I have the following SQL in SQL Server 2005 but I get an error stating "Invalid column name 'ExpIsLocalTime' (ln 7) when I run it:
IF NOT EXISTS(SELECT * FROM sys.columns WHERE Name = N'ExpIsLocalTime' AND Object_ID = Object_ID(N'[dbo].[tbl_SessionsAvailable]'))
BEGIN
ALTER TABLE dbo.tbl_SessionsAvailable ADD
ExpIsLocalTime bit NOT NULL CONSTRAINT DF_tbl_SessionsAvailable_ExpIsLocalTime DEFAULT (0)
UPDATE tbl_SessionsAvailable
SET ExpIsLocalTime = 1
END
GO
Is there something about BEGIN/END that delays the execution of the DDL statement?
In the NOT EXISTS test, you are using square brackets, quotes and a dot separator. In effect you are testing for the presence of a table named "[dbo].[tbl_SessionsAvailable]"; not a table named "tbl_SessionsAvailable" in a schema named "dbo".
That doesn't explain away your issue though. Is it possible that you have a default schema that is NOT named "dbo" that does have a table named "tbl_SessionsAvailable"? If so, try explicitly specifying the dbo schema in the UPDATE statement.
Are you sure? I don't have a table named "[dbo].[tbl_SessionsAvailable]" but the test works correctly. SSMS generates SQL using this format. E.G.
/****** Object: Table [dbo].[a_table1] Script Date: 05/13/2016 16:47:20 ******/
IF EXISTS (SELECT * FROM sys.objects WHERE object_id = OBJECT_ID(N'[dbo].[a_table1]') AND type in (N'U'))

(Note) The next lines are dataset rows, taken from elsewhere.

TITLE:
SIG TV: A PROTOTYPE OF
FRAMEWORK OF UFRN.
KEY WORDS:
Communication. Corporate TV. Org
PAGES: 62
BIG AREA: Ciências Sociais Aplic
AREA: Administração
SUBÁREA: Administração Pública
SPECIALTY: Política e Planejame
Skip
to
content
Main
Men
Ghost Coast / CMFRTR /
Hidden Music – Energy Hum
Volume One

DROP TABLE [dbo].[a_table1]
Good idea, but SELECT SCHEMA_NAME() returns dbo and I get the same result with UPDATE dbo.tbl_SessionsAvailable. dbo should be the only schema in use in this database.
Are you getting this error at run time or compile time? At compile time, the SQL engine would have no knowledge of the (currently) non-existent column and would, naturally, throw an error..

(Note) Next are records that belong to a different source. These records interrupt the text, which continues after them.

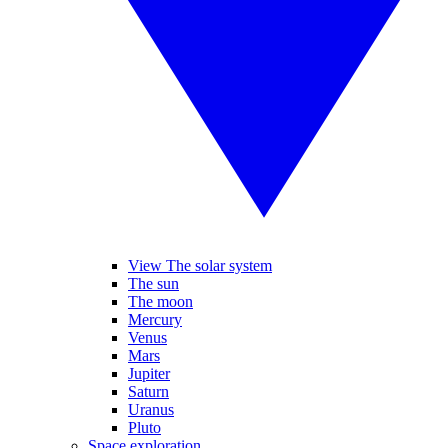
View The solar system
The sun
The moon
Mercury
Venus
Mars
Jupiter
Saturn
Uranus
Pluto
Space exploration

I can't because my application parses the script file on "GO"s so it would break it up in to multiple statements.
I'm getting it when I try to execute in SSMS. I'm not sure if executing from my .NET application would behave any differently...I didn't get that far. It seems it fails at compile time so it never gets to run-time.

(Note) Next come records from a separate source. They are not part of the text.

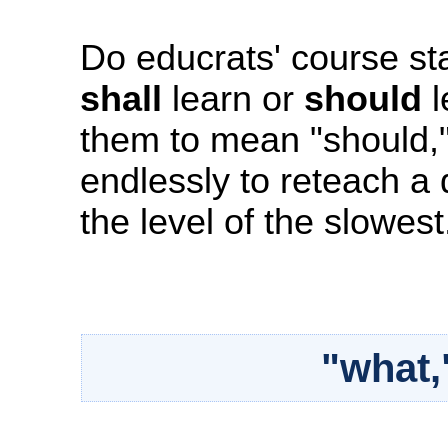
Do educrats' course st
shall
learn or
should
l
them to mean "should,"
endlessly to reteach 
the level of the slowest
"what,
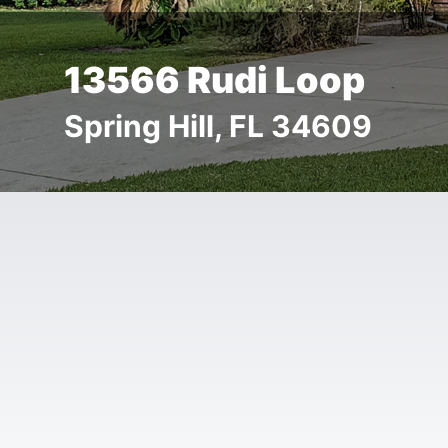
13566 Rudi Loop
Spring Hill, FL 34609
Details
Images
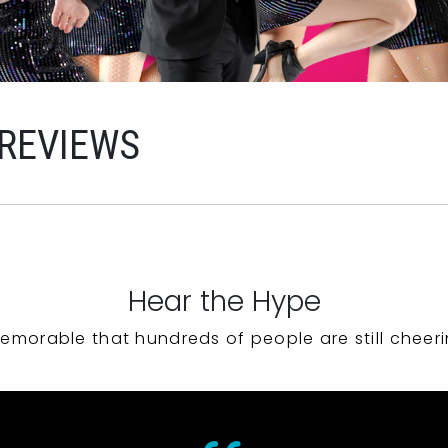
 REVIEWS
Hear the Hype
emorable that hundreds of people are still cheeri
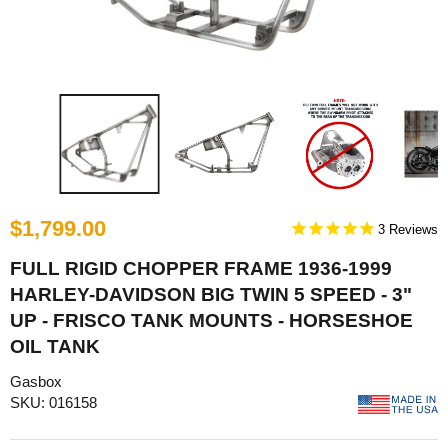
$1,799.00
3
FULL RIGID CHOPPER FRAME 1936-1999
HARLEY-DAVIDSON BIG TWIN 5 SPEED - 3"
UP - FRISCO TANK MOUNTS - HORSESHOE
OIL TANK
Gasbox
SKU: 016158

That was the suggestion I got elsewhere as well, except to execute the UPDATE as dynamic SQL. I've tried it and it seems to work. Seems like a bug to me, though.
Since you update all records, you could set default to 1, and change default back to 0 afterwards. Someting like:
alter table dbo.tbl_SessionsAvailable
add ExpIsLocalTime bit NOT NULL CONSTRAINT DF_tbl_SessionsAvailable_ExpIsLocalTime default(1)
;
alter table dbo.tbl_SessionsAvailable
drop constraint DF_tbl_SessionsAvailable_ExpIsLocalTime
;
alter table dbo.tbl_SessionsAvailable
add constraint DF_tbl_SessionsAvailable_ExpIsLocalTime default(0) for ExpIsLocalTime
;
I'm curious: Is the issue here that the DDL statement must be the only statement in the batch, or that the DML statement references a table that already exists and, as such, the parser requires that all columns must exist?
I didn't want to do it this way to avoid the possibility of the constraint being left set to 1 if the following statements failed to execute for any reason. I'm trying to execute them in the same transaction. The application that applies the SQL parses the whole file on GO separators and executes each command in its own transaction. I do have the ability to span a transaction across multiple commands, but the dynamic SQL approach should execute within the same transaction, right?
IF NOT EXISTS(SELECT * FROM sys.columns WHERE Name = N'ExpIsLocalTime' AND Object_ID = Object_ID(N'[dbo].[tbl_SessionsAvailable]'))
BEGIN
ALTER TABLE dbo.tbl_SessionsAvailable ADD
ExpIsLocalTime bit NOT NULL CONSTRAINT DF_tbl_SessionsAvailable_ExpIsLocalTime DEFAULT (0);
DECLARE @updateSQL nvarchar(max)
SELECT @updateSQL = N'UPDATE tbl_SessionsAvailable SET ExpIsLocalTime = 1'
EXEC sp_executesql @updateSQL
END
So that if the dynamic SQL fails, the added column is also rolled back? I still don't really understand why this approach works, if the other one doesn't.
Well since you wrap it in a transaction, it will be rolled back in case of an error (same as the dynamic solution). Only difference is, you have to allow for dynamic execution (and you probably already have). So you have two solutions, and its up to you, which one you prefer.